Sua beleza também era nitidamente notável, e pode se dizer única, o que causava alvoroço entre os homens, deixando-os completamente caídos de amor. Sua imagem logo fora completamente associada à graciosidade da mulher brasileira, fato que até hoje é lembrado por quem vem de fora. Além disto, sua personalidade resiliente e bem-humorada, garantia que qualquer pessoa que cruzasse seu caminho fosse instantaneamente marcado profundamente por sua gentileza em mistura com o “jeitinho brasileiro” indescritível. Quanto mais o tempo passava, mais fundo ela se firmava na história. Carmen Miranda era sim, uma jóia rara.

“Jóia que se perde no mar
Só se encontra no fundo
Samba mocidade
Sambando se goza
Nesse mundo”

Adeus Batucada”, canção interpretada por Carmen e composta por Synval Silva.

Mulher ou máquina?

Para uma visão exterior, a ideia de que a atriz e cantora vivera seus dias mergulhada em prazeres e felicidade constante era clara. Entretanto, com o passar do tempo, Carmen demonstrava mais fragilidade em manter seu entusiasmo impenetrável. Algo estava acontecendo com a doce mulher, mas o que?

Apesar de muito aclamada por onde quer que passasse, os olhares brilhantes da plateia focavam na moça de “roupa colorida e chapéu tropical”, não que esta não fosse a Maria do Carmo, porém existira alguém além. Dentro daquele traje excessivamente carnavalesco, houvera uma mulher, com amores perdidos, coração frágil, defeitos e qualidades que qualquer outro indivíduo compreenderia. Isto se, algum deles tentasse.

A carga horária excessiva de apresentações e participações em shows diários tomava cada vez mais conta de sua agenda, chegando aos dias que Carmen necessitara auto medicar-se a fim de suportar o “pico” de seu dia-a-dia. Através das performances diurnas que perduravam sem pausa até as madrugadas agitadas de Los Angeles – seu lar definitivo – a saúde, física e mental da cantora dava seus primeiros sinais de quem estava estacionando. Por entre o casamento conturbado e a robotização por parte dos grandes produtores de Hollywood, teve então de retornar ao Brasil em busca de uma melhora eficaz na saúde.

“O tic, tic, tic-tac do meu coração
Marca o compasso do meu grande amor
Na alegria bate muito forte
E na tristeza bate fraco porque sente dor;
O tic, tic, tic-tac do meu coração
Marca o compasso de um atroz viver
É o relógio de uma existência
E pouco a pouco vai morrendo de tanto sofrer”

Tic-tac do meu coração” canção de Carmen Miranda, composta por Silva/Vermelho.

Suas letras deixavam transparente aquilo que ninguém via, sua vida pessoal. O relógio de Carmen estava chegando à meia-noite. Foi no ano de 1955 quando ela voltou para os palcos, trazendo consigo aquele sorriso imensurável, sua voz belíssima e seu tão desaparecido brilho. Reluzente como ouro, foi como a Embaixatriz do Samba voltou à Los Angeles. Fortemente preparada para seguir em frente.

_Material fornecido_
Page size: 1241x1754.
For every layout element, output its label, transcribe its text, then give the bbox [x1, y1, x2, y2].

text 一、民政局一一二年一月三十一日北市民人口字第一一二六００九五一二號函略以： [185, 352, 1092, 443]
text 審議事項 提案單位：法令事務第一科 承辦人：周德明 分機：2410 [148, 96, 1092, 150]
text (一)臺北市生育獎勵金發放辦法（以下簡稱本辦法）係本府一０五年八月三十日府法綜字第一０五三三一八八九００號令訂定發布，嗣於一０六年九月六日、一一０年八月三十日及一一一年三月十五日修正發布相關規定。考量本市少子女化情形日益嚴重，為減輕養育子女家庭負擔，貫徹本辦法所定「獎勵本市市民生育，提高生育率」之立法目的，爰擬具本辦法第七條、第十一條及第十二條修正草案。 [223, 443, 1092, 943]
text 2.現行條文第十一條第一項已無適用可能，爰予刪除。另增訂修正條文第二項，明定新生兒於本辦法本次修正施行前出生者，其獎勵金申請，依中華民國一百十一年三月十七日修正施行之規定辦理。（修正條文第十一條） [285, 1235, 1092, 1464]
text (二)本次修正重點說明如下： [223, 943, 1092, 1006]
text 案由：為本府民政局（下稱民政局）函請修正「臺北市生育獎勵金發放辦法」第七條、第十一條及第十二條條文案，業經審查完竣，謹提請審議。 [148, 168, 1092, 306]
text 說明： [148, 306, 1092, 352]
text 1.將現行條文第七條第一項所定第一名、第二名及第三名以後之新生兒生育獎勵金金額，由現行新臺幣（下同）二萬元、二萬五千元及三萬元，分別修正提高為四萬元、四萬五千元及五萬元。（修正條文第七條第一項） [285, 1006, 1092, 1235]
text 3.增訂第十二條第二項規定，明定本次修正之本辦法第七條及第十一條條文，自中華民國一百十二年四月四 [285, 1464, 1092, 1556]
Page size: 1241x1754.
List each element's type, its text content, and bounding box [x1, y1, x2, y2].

_Proposta de atividade 1_
Responda, com base no texto sobre Carmen Miranda:
(a) Quem compôs a canção "Adeus Batucada"?
(b) Qual cidade o texto indica como o lar definitivo da cantora?
(c) Em que ano ela voltou para os palcos?
_Proposta de atividade 2_
Transcreva do texto sobre Carmen Miranda o trecho que vai de "Suas letras deixavam" até "seguir em frente.", sem nenhuma alteração.
_Proposta de atividade 3_
Reescreva em forma de lista o parágrafo do texto sobre Carmen Miranda que começa com "A carga horária excessiva", mantendo suas informações principais.

_Resolução 1_
(a) Synval Silva.
(b) Los Angeles.
(c) Em 1955.

_Resolução 2_
Suas letras deixavam transparente aquilo que ninguém via, sua vida pessoal. O relógio de Carmen estava chegando à meia-noite. Foi no ano de 1955 quando ela voltou para os palcos, trazendo consigo aquele sorriso imensurável, sua voz belíssima e seu tão desaparecido brilho. Reluzente como ouro, foi como a Embaixatriz do Samba voltou à Los Angeles. Fortemente preparada para seguir em frente.

_Resolução 3_
- As apresentações e participações diárias em shows tomavam cada vez mais a agenda de Carmen, que chegou a se automedicar para suportar o ritmo.
- As performances iam do dia até as madrugadas de Los Angeles, seu lar definitivo. Sua saúde física e mental começou a dar os primeiros sinais de que estava estacionando.
- Em meio ao casamento conturbado e à robotização imposta pelos grandes produtores de Hollywood, ela retornou ao Brasil em busca de melhora na saúde.